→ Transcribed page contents
# # # # # # #

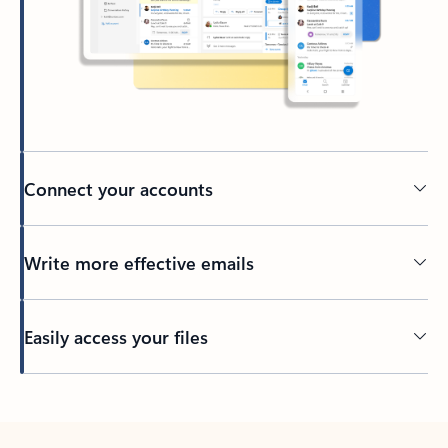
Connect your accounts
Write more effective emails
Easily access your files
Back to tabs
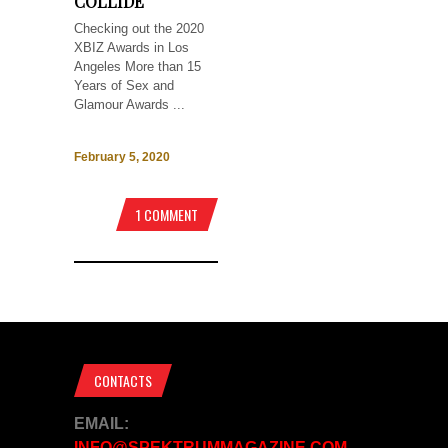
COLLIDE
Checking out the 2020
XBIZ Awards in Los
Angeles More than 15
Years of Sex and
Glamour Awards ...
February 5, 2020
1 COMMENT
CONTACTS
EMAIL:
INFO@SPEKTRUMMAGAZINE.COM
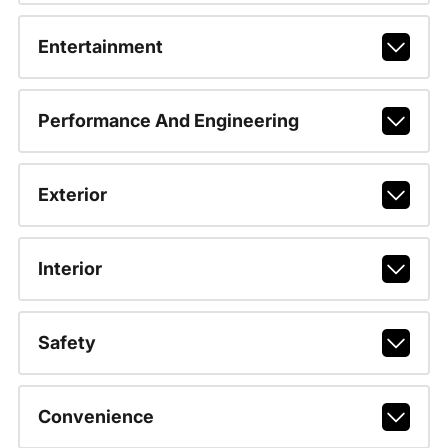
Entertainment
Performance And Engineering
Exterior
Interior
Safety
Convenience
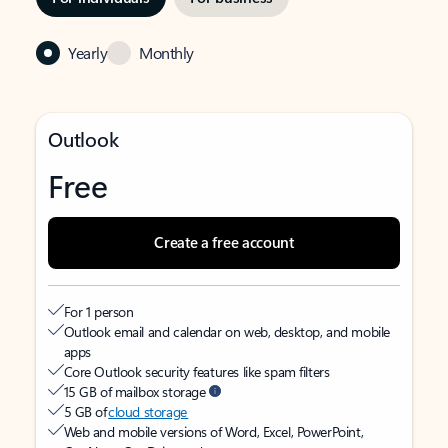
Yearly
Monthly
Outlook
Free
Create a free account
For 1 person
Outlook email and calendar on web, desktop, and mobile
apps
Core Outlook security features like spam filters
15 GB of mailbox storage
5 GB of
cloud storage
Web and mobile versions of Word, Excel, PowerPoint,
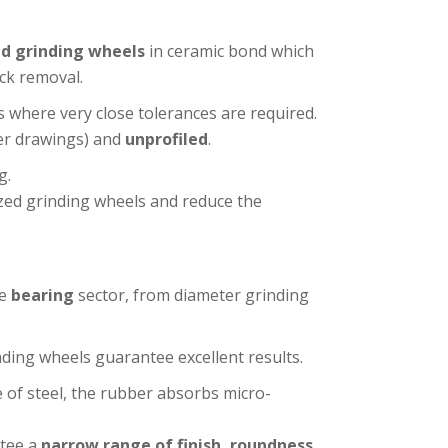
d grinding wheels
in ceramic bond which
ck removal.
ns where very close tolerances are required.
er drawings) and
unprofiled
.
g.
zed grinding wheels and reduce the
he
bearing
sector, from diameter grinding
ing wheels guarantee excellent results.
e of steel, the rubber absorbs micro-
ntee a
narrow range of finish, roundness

# # # # # # #

→ Requirement
Report the number of lines above containing the string "mobile" as your sole answer.

→ Result for this exercise
2